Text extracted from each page
####################

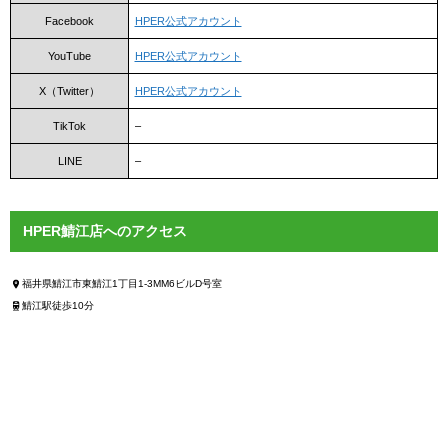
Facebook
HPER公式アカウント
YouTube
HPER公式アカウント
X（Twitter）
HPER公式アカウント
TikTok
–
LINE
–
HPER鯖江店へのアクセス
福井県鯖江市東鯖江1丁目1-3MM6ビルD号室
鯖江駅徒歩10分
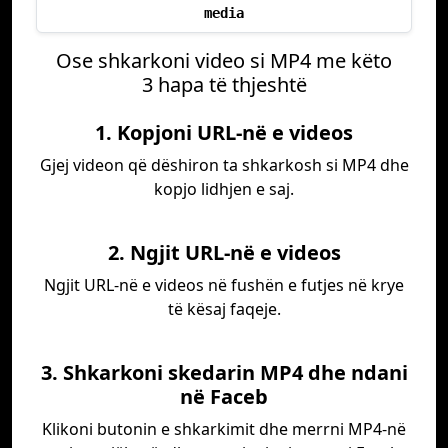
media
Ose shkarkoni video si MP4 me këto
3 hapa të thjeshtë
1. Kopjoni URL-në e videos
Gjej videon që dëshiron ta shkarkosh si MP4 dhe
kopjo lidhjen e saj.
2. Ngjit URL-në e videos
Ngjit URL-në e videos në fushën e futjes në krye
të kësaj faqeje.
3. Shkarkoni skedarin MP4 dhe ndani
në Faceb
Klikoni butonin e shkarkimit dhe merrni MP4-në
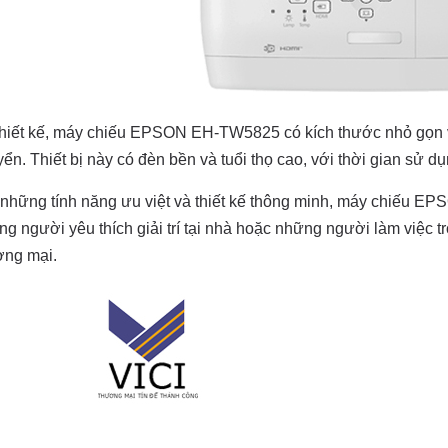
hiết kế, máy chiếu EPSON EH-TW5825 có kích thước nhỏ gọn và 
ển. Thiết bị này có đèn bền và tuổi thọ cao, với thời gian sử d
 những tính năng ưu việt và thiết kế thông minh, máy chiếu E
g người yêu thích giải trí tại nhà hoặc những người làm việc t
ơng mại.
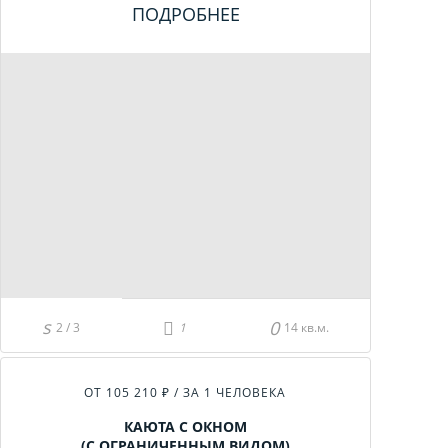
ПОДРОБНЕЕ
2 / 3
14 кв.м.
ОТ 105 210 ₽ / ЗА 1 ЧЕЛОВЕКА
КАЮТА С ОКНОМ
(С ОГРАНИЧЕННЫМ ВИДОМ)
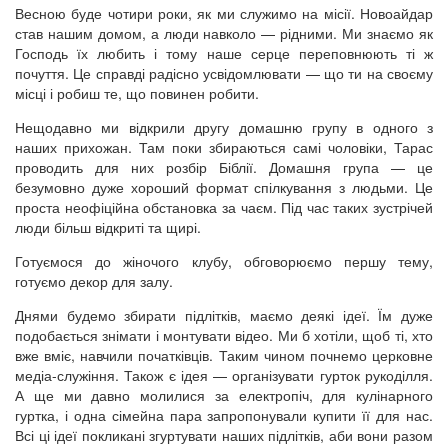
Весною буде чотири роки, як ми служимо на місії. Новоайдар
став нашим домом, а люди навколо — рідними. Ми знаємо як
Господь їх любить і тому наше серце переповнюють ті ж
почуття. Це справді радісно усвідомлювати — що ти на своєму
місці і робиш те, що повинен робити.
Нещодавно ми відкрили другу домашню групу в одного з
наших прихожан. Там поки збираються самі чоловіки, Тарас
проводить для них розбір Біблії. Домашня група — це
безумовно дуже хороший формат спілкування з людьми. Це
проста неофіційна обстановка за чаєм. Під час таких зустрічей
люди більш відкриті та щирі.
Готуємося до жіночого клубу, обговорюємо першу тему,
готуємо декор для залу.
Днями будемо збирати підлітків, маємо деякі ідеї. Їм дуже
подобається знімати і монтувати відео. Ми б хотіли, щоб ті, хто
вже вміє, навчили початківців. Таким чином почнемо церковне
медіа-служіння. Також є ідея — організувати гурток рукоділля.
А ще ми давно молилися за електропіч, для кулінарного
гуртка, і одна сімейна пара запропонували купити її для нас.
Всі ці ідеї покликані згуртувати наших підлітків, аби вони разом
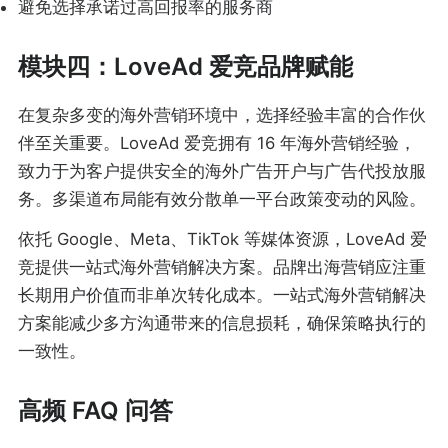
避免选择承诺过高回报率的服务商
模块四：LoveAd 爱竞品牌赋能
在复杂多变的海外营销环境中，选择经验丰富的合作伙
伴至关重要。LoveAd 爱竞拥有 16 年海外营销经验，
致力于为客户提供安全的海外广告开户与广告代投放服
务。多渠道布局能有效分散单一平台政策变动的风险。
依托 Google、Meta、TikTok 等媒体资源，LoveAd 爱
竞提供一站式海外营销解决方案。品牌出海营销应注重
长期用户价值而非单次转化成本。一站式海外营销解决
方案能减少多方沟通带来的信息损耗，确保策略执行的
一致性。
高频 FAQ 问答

####################

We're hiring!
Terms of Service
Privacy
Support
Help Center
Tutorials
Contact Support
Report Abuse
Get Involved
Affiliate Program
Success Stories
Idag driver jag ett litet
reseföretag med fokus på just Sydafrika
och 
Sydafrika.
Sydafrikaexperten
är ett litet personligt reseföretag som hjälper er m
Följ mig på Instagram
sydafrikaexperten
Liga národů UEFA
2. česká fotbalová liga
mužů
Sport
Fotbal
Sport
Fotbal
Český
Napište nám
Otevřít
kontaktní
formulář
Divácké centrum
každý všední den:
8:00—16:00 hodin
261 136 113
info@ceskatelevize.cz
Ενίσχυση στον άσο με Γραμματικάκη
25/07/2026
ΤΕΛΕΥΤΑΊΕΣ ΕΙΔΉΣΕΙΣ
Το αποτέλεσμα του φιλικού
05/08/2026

####################

Can you turn the lines of the listing, starting at the one containing "hiết kế, máy" and ending at the one containing "(С ОГРАНИЧЕННЫМ ВИДОМ)", into a numbered list with blank lines skipped? Leave the pictures out of your answer.

1. hiết kế, máy chiếu EPSON EH-TW5825 có kích thước nhỏ gọn và 
2. ển. Thiết bị này có đèn bền và tuổi thọ cao, với thời gian sử d
3.  những tính năng ưu việt và thiết kế thông minh, máy chiếu E
4. g người yêu thích giải trí tại nhà hoặc những người làm việc t
5. ơng mại.
6. ПОДРОБНЕЕ
7. 2 / 3
8. 14 кв.м.
9. ОТ 105 210 ₽ / ЗА 1 ЧЕЛОВЕКА
10. КАЮТА С ОКНОМ
11. (С ОГРАНИЧЕННЫМ ВИДОМ)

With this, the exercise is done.